Un farmaco antigotta contro il Coronavirus, il progetto promosso da uno studio tutto italiano - QdS

Un farmaco antigotta contro il Coronavirus, il progetto promosso da uno studio tutto italiano

redazione

Un farmaco antigotta contro il Coronavirus, il progetto promosso da uno studio tutto italiano

mercoledì 22 Aprile 2020

ROMA – Valutare il possibile trattamento dell’infezione da Coronavirus con la colchicina, farmaco utilizzato nei disturbi su base auto-infiammatoria e nella gotta. È questo l’obiettivo primario che si pone il nuovo protocollo di studio “Colvid-19”. Il progetto è promosso dalla Sezione di Reumatologia del dipartimento di Medicina dell’Università di Perugia e realizzato sotto l’egida della Sir (Società Italiana di Reumatologia, che finanzia anche la ricerca), della Società italiana di Malattie infettive e tropicali (Simit) e dell’Associazione italiana Pneumologi ospedalieri (Aipo).
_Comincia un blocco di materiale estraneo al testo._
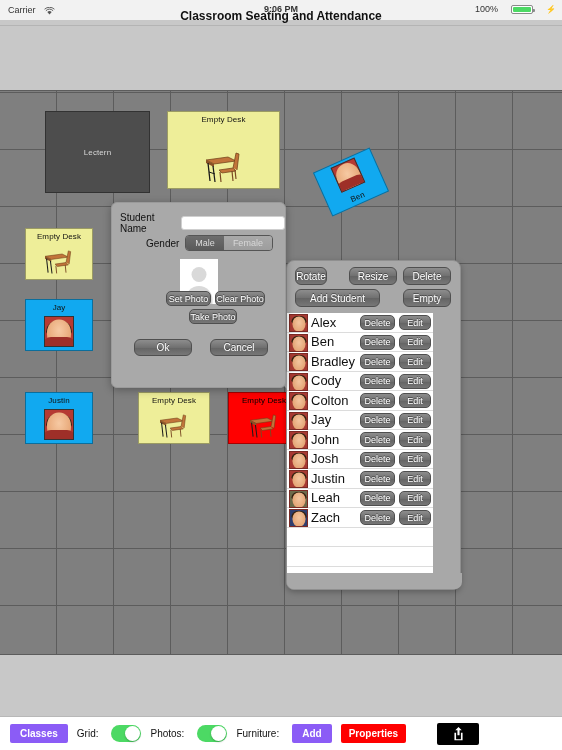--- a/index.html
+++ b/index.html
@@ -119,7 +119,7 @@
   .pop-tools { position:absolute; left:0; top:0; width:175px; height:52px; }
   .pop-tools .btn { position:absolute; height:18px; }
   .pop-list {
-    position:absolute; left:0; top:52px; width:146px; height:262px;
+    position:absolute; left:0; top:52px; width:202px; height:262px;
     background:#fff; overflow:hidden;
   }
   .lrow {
L’obiettivo è reclutare 308 pazienti ospedalizzati, colpiti da Covid-19, per i quali però non è ancora necessario il trattamento in terapia intensiva.
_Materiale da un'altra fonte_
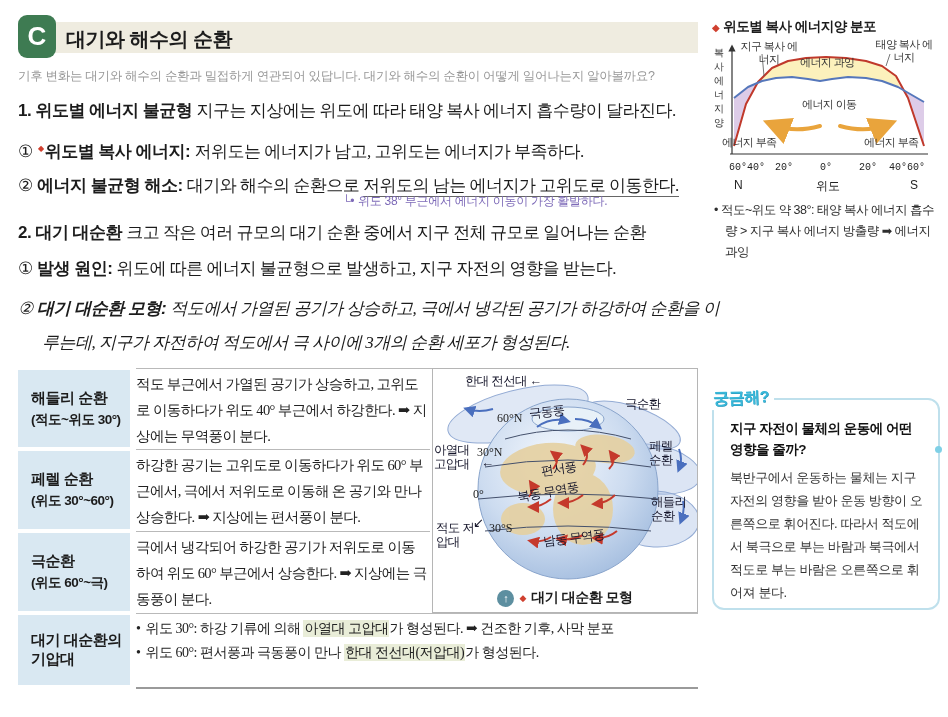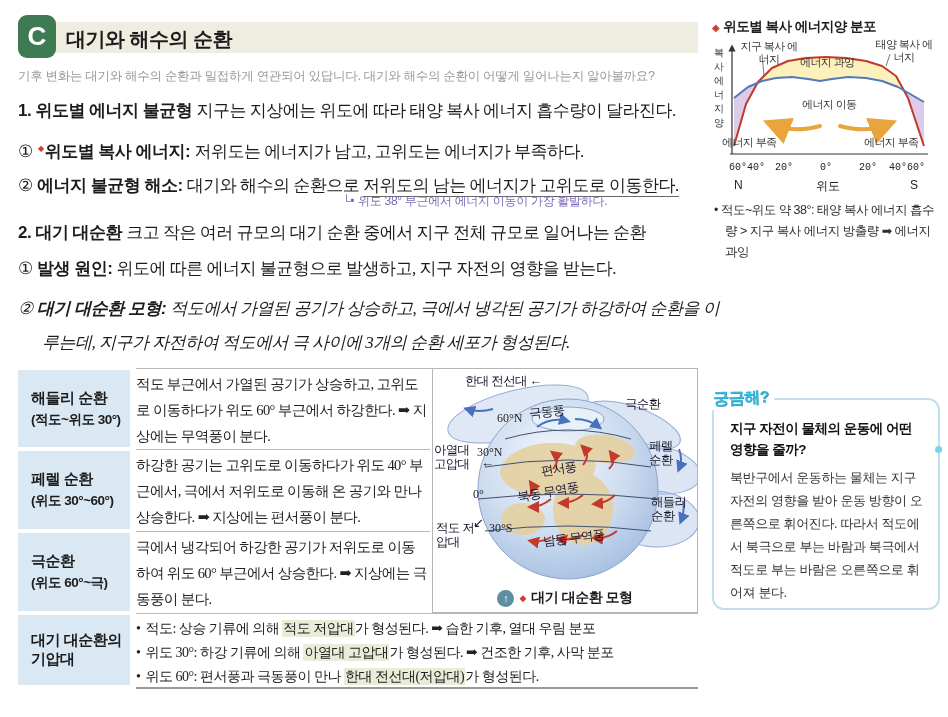--- a/index.html
+++ b/index.html
@@ -127,7 +127,7 @@
   <div class="th-title">기압대</div>
 </div>
 
-<div class="abs td-cell serif" style="top:371px;">적도 부근에서 가열된 공기가 상승하고, 고위도로 이동하다가 위도 60° 부근에서 하강한다. ➡ 지상에는 무역풍이 분다.</div>
+<div class="abs td-cell serif" style="top:371px;">적도 부근에서 가열된 공기가 상승하고, 고위도로 이동하다가 위도 40° 부근에서 하강한다. ➡ 지상에는 무역풍이 분다.</div>
 <div class="abs td-cell serif" style="top:452px;">하강한 공기는 고위도로 이동하다가 위도 40° 부근에서, 극에서 저위도로 이동해 온 공기와 만나 상승한다. ➡ 지상에는 편서풍이 분다.</div>
 <div class="abs td-cell serif" style="top:534px;">극에서 냉각되어 하강한 공기가 저위도로 이동하여 위도 60° 부근에서 상승한다. ➡ 지상에는 극동풍이 분다.</div>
“La colchicina è un vecchio farmaco che da molti anni utilizziamo contro alcune patologie infiammatorie acute, come gotta e altre forme infiammatorie croniche – afferma Roberto Gerli, presidente eletto di Sir -. Presenta delle peculiarità e delle potenzialità estremamente interessanti. Il farmaco può avere un’azione antivirale, ma contemporaneamente è in grado di bloccare la risposta infiammatoria del sistema immunitario senza però causare una immunodepressione. Sono tutte caratteristiche che possono essere sfruttate per limitare e quindi prevenire alti livelli di infiammazione responsabili dei danni d’organo determinati da un agente patogeno estremamente pericoloso e insidioso come il Coronavirus”.
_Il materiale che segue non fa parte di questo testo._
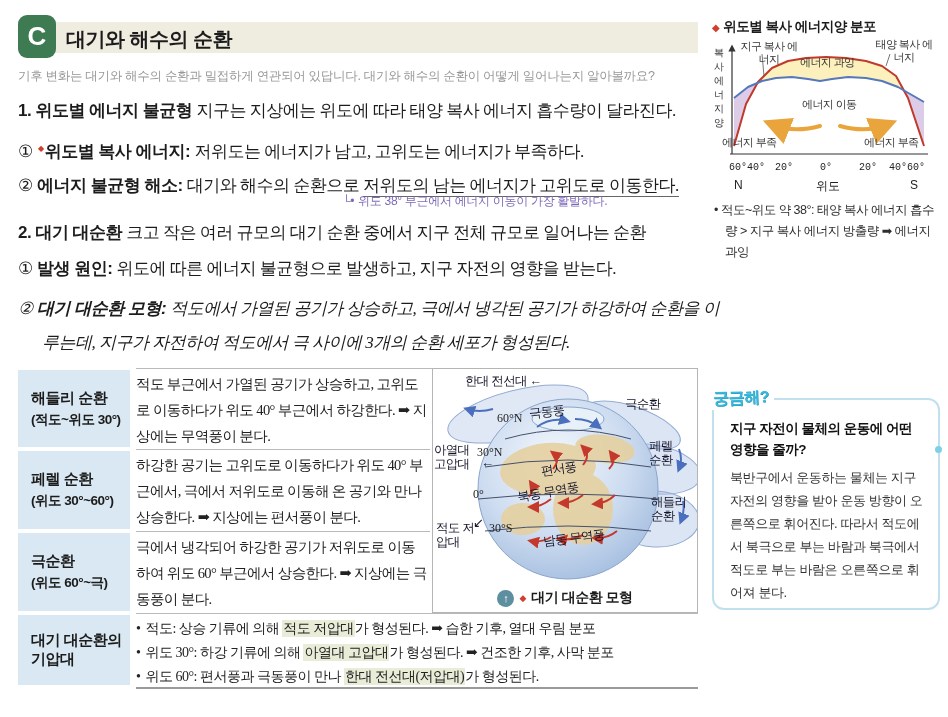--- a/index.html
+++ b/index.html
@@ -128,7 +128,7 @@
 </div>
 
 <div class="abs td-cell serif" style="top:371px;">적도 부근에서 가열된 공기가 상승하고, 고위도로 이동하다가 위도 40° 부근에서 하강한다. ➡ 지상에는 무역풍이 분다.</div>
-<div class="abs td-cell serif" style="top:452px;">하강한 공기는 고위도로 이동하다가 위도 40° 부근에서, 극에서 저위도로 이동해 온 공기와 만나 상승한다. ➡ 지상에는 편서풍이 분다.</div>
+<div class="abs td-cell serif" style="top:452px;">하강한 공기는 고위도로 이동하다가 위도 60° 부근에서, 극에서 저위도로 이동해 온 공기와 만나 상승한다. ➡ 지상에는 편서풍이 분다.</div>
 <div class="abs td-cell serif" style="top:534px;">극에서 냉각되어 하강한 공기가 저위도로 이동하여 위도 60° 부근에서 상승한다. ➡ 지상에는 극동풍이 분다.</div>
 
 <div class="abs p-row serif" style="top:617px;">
Lo studio Colvid-19 si svolgerà sull’intero territorio nazionale e potranno partecipare tutti i centri che inoltreranno una richiesta. Dai dati finora disponibili emerge che “circa il 25% dei pazienti ricoverati, a causa del virus, ha un peggioramento clinico che causa la necessità di ventilazione meccanica o il ricovero in terapia intensiva. Dobbiamo quindi trovare nuovi trattamenti per ridurre l’infiammazione polmonare e di altri organi e di conseguenza le ospedalizzazioni. Così sarà possibile dare nuove chances di sopravvivenza e ridurre accessi e ricoveri nelle strutture sanitarie. Stiamo inoltre già lavorando – conclude Gerla – a nuovi progetti di studio per il coinvolgimento di pazienti anche a livello domiciliare”.